__EXTRACTED DATA__:

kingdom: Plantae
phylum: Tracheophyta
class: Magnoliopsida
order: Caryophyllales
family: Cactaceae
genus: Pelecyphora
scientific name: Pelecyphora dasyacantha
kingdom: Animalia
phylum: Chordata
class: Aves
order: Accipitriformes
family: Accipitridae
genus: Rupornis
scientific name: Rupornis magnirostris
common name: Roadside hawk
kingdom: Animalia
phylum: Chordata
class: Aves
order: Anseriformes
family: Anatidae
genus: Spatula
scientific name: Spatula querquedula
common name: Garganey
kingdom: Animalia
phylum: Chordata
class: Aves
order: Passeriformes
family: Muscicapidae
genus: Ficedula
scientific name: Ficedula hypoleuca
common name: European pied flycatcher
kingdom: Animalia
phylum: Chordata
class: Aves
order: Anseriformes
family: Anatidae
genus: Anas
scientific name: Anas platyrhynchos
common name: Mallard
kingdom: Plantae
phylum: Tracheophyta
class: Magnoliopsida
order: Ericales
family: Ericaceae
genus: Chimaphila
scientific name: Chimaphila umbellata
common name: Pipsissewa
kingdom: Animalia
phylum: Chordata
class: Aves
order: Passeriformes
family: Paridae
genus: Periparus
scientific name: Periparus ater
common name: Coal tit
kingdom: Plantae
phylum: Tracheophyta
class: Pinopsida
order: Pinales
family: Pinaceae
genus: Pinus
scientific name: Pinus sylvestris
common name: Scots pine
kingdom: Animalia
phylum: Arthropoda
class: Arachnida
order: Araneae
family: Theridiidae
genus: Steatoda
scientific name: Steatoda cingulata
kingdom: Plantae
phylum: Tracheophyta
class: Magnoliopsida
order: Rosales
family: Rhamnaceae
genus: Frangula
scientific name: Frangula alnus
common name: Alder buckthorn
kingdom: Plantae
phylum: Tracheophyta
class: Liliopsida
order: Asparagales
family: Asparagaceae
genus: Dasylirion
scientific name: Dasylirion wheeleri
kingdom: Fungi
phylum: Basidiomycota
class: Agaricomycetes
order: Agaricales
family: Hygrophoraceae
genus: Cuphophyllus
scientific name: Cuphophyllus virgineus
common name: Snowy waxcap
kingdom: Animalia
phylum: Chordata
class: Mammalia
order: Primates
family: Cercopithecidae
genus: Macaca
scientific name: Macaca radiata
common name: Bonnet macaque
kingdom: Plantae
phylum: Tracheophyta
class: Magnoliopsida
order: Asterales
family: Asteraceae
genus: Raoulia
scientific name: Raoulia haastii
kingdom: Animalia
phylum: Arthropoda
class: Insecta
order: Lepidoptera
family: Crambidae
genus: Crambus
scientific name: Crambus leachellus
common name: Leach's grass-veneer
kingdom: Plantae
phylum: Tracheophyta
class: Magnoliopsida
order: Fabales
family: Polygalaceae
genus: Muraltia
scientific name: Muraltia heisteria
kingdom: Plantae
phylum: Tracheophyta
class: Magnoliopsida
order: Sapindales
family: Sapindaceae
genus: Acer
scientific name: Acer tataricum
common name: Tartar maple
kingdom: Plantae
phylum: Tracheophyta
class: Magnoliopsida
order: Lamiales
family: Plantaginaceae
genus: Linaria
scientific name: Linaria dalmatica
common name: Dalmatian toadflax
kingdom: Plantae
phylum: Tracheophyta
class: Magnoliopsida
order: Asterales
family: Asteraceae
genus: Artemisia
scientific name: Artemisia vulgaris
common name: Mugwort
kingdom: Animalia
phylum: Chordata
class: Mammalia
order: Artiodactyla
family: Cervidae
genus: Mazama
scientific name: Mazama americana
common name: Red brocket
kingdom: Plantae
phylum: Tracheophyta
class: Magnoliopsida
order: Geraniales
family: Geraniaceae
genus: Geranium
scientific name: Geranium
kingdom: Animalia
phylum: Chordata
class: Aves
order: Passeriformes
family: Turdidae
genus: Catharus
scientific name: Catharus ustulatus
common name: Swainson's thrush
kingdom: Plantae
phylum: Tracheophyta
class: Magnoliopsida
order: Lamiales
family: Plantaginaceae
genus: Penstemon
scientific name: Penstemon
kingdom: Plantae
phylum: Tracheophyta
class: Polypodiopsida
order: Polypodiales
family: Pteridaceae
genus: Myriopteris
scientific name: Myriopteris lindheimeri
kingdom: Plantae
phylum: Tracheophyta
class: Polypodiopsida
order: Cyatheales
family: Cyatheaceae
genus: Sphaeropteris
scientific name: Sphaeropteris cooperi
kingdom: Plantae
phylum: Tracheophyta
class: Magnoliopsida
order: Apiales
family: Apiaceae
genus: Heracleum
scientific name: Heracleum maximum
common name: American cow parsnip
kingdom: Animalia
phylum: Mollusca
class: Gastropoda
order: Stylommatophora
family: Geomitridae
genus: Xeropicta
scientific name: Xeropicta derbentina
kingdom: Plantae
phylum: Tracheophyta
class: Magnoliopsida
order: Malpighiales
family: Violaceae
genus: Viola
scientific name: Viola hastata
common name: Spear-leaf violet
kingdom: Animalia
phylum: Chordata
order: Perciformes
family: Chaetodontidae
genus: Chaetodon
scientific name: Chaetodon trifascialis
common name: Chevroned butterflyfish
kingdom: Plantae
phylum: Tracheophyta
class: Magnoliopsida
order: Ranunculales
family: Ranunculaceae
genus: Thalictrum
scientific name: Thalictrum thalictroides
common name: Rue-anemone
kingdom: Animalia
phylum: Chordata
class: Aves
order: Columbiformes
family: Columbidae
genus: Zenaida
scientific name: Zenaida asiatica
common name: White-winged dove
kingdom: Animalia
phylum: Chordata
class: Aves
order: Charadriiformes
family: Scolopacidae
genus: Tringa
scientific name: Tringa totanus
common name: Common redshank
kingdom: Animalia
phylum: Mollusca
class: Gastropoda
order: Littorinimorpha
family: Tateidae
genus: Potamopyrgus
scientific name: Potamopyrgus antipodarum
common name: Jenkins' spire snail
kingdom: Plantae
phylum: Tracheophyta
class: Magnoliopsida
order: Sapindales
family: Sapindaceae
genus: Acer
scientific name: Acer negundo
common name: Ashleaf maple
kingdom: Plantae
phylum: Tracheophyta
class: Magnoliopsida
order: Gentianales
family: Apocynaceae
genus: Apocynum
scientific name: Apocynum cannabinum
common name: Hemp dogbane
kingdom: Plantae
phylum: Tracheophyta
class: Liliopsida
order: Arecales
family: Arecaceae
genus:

__WRITTEN REQUEST__: Reproduce every line of the data above word for word, keeping the original order.

__REPLY TO THE EXERCISE__:
kingdom: Plantae
phylum: Tracheophyta
class: Magnoliopsida
order: Caryophyllales
family: Cactaceae
genus: Pelecyphora
scientific name: Pelecyphora dasyacantha
kingdom: Animalia
phylum: Chordata
class: Aves
order: Accipitriformes
family: Accipitridae
genus: Rupornis
scientific name: Rupornis magnirostris
common name: Roadside hawk
kingdom: Animalia
phylum: Chordata
class: Aves
order: Anseriformes
family: Anatidae
genus: Spatula
scientific name: Spatula querquedula
common name: Garganey
kingdom: Animalia
phylum: Chordata
class: Aves
order: Passeriformes
family: Muscicapidae
genus: Ficedula
scientific name: Ficedula hypoleuca
common name: European pied flycatcher
kingdom: Animalia
phylum: Chordata
class: Aves
order: Anseriformes
family: Anatidae
genus: Anas
scientific name: Anas platyrhynchos
common name: Mallard
kingdom: Plantae
phylum: Tracheophyta
class: Magnoliopsida
order: Ericales
family: Ericaceae
genus: Chimaphila
scientific name: Chimaphila umbellata
common name: Pipsissewa
kingdom: Animalia
phylum: Chordata
class: Aves
order: Passeriformes
family: Paridae
genus: Periparus
scientific name: Periparus ater
common name: Coal tit
kingdom: Plantae
phylum: Tracheophyta
class: Pinopsida
order: Pinales
family: Pinaceae
genus: Pinus
scientific name: Pinus sylvestris
common name: Scots pine
kingdom: Animalia
phylum: Arthropoda
class: Arachnida
order: Araneae
family: Theridiidae
genus: Steatoda
scientific name: Steatoda cingulata
kingdom: Plantae
phylum: Tracheophyta
class: Magnoliopsida
order: Rosales
family: Rhamnaceae
genus: Frangula
scientific name: Frangula alnus
common name: Alder buckthorn
kingdom: Plantae
phylum: Tracheophyta
class: Liliopsida
order: Asparagales
family: Asparagaceae
genus: Dasylirion
scientific name: Dasylirion wheeleri
kingdom: Fungi
phylum: Basidiomycota
class: Agaricomycetes
order: Agaricales
family: Hygrophoraceae
genus: Cuphophyllus
scientific name: Cuphophyllus virgineus
common name: Snowy waxcap
kingdom: Animalia
phylum: Chordata
class: Mammalia
order: Primates
family: Cercopithecidae
genus: Macaca
scientific name: Macaca radiata
common name: Bonnet macaque
kingdom: Plantae
phylum: Tracheophyta
class: Magnoliopsida
order: Asterales
family: Asteraceae
genus: Raoulia
scientific name: Raoulia haastii
kingdom: Animalia
phylum: Arthropoda
class: Insecta
order: Lepidoptera
family: Crambidae
genus: Crambus
scientific name: Crambus leachellus
common name: Leach's grass-veneer
kingdom: Plantae
phylum: Tracheophyta
class: Magnoliopsida
order: Fabales
family: Polygalaceae
genus: Muraltia
scientific name: Muraltia heisteria
kingdom: Plantae
phylum: Tracheophyta
class: Magnoliopsida
order: Sapindales
family: Sapindaceae
genus: Acer
scientific name: Acer tataricum
common name: Tartar maple
kingdom: Plantae
phylum: Tracheophyta
class: Magnoliopsida
order: Lamiales
family: Plantaginaceae
genus: Linaria
scientific name: Linaria dalmatica
common name: Dalmatian toadflax
kingdom: Plantae
phylum: Tracheophyta
class: Magnoliopsida
order: Asterales
family: Asteraceae
genus: Artemisia
scientific name: Artemisia vulgaris
common name: Mugwort
kingdom: Animalia
phylum: Chordata
class: Mammalia
order: Artiodactyla
family: Cervidae
genus: Mazama
scientific name: Mazama americana
common name: Red brocket
kingdom: Plantae
phylum: Tracheophyta
class: Magnoliopsida
order: Geraniales
family: Geraniaceae
genus: Geranium
scientific name: Geranium
kingdom: Animalia
phylum: Chordata
class: Aves
order: Passeriformes
family: Turdidae
genus: Catharus
scientific name: Catharus ustulatus
common name: Swainson's thrush
kingdom: Plantae
phylum: Tracheophyta
class: Magnoliopsida
order: Lamiales
family: Plantaginaceae
genus: Penstemon
scientific name: Penstemon
kingdom: Plantae
phylum: Tracheophyta
class: Polypodiopsida
order: Polypodiales
family: Pteridaceae
genus: Myriopteris
scientific name: Myriopteris lindheimeri
kingdom: Plantae
phylum: Tracheophyta
class: Polypodiopsida
order: Cyatheales
family: Cyatheaceae
genus: Sphaeropteris
scientific name: Sphaeropteris cooperi
kingdom: Plantae
phylum: Tracheophyta
class: Magnoliopsida
order: Apiales
family: Apiaceae
genus: Heracleum
scientific name: Heracleum maximum
common name: American cow parsnip
kingdom: Animalia
phylum: Mollusca
class: Gastropoda
order: Stylommatophora
family: Geomitridae
genus: Xeropicta
scientific name: Xeropicta derbentina
kingdom: Plantae
phylum: Tracheophyta
class: Magnoliopsida
order: Malpighiales
family: Violaceae
genus: Viola
scientific name: Viola hastata
common name: Spear-leaf violet
kingdom: Animalia
phylum: Chordata
order: Perciformes
family: Chaetodontidae
genus: Chaetodon
scientific name: Chaetodon trifascialis
common name: Chevroned butterflyfish
kingdom: Plantae
phylum: Tracheophyta
class: Magnoliopsida
order: Ranunculales
family: Ranunculaceae
genus: Thalictrum
scientific name: Thalictrum thalictroides
common name: Rue-anemone
kingdom: Animalia
phylum: Chordata
class: Aves
order: Columbiformes
family: Columbidae
genus: Zenaida
scientific name: Zenaida asiatica
common name: White-winged dove
kingdom: Animalia
phylum: Chordata
class: Aves
order: Charadriiformes
family: Scolopacidae
genus: Tringa
scientific name: Tringa totanus
common name: Common redshank
kingdom: Animalia
phylum: Mollusca
class: Gastropoda
order: Littorinimorpha
family: Tateidae
genus: Potamopyrgus
scientific name: Potamopyrgus antipodarum
common name: Jenkins' spire snail
kingdom: Plantae
phylum: Tracheophyta
class: Magnoliopsida
order: Sapindales
family: Sapindaceae
genus: Acer
scientific name: Acer negundo
common name: Ashleaf maple
kingdom: Plantae
phylum: Tracheophyta
class: Magnoliopsida
order: Gentianales
family: Apocynaceae
genus: Apocynum
scientific name: Apocynum cannabinum
common name: Hemp dogbane
kingdom: Plantae
phylum: Tracheophyta
class: Liliopsida
order: Arecales
family: Arecaceae
genus:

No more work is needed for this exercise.